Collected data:
#####

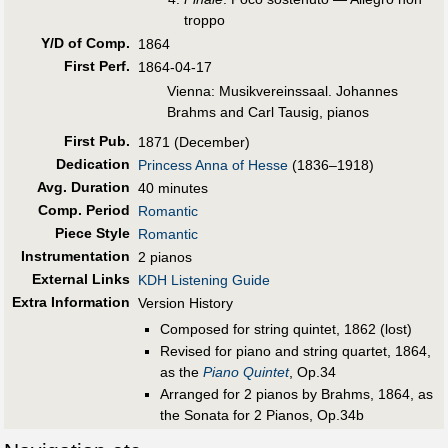
troppo
Y/D of Comp.
1864
First Perf
.
1864-04-17
Vienna: Musikvereinssaal. Johannes
Brahms and Carl Tausig, pianos
First Pub
.
1871 (December)
Dedication
Princess Anna of Hesse
(1836–1918)
Avg. Duration
40 minutes
Comp. Period
Romantic
Piece Style
Romantic
Instrumentation
2 pianos
External Links
KDH Listening Guide
Extra Information
Version History
Composed for string quintet, 1862 (lost)
Revised for piano and string quartet, 1864,
as the
Piano Quintet
, Op.34
Arranged for 2 pianos by Brahms, 1864, as
the Sonata for 2 Pianos, Op.34b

#####

- **Problem to work on**: Reproduce all of the text in the material above word for word, leaving out the pictures.

- **Your solution**:
troppo
Y/D of Comp.
1864
First Perf
.
1864-04-17
Vienna: Musikvereinssaal. Johannes
Brahms and Carl Tausig, pianos
First Pub
.
1871 (December)
Dedication
Princess Anna of Hesse
(1836–1918)
Avg. Duration
40 minutes
Comp. Period
Romantic
Piece Style
Romantic
Instrumentation
2 pianos
External Links
KDH Listening Guide
Extra Information
Version History
Composed for string quintet, 1862 (lost)
Revised for piano and string quartet, 1864,
as the
Piano Quintet
, Op.34
Arranged for 2 pianos by Brahms, 1864, as
the Sonata for 2 Pianos, Op.34b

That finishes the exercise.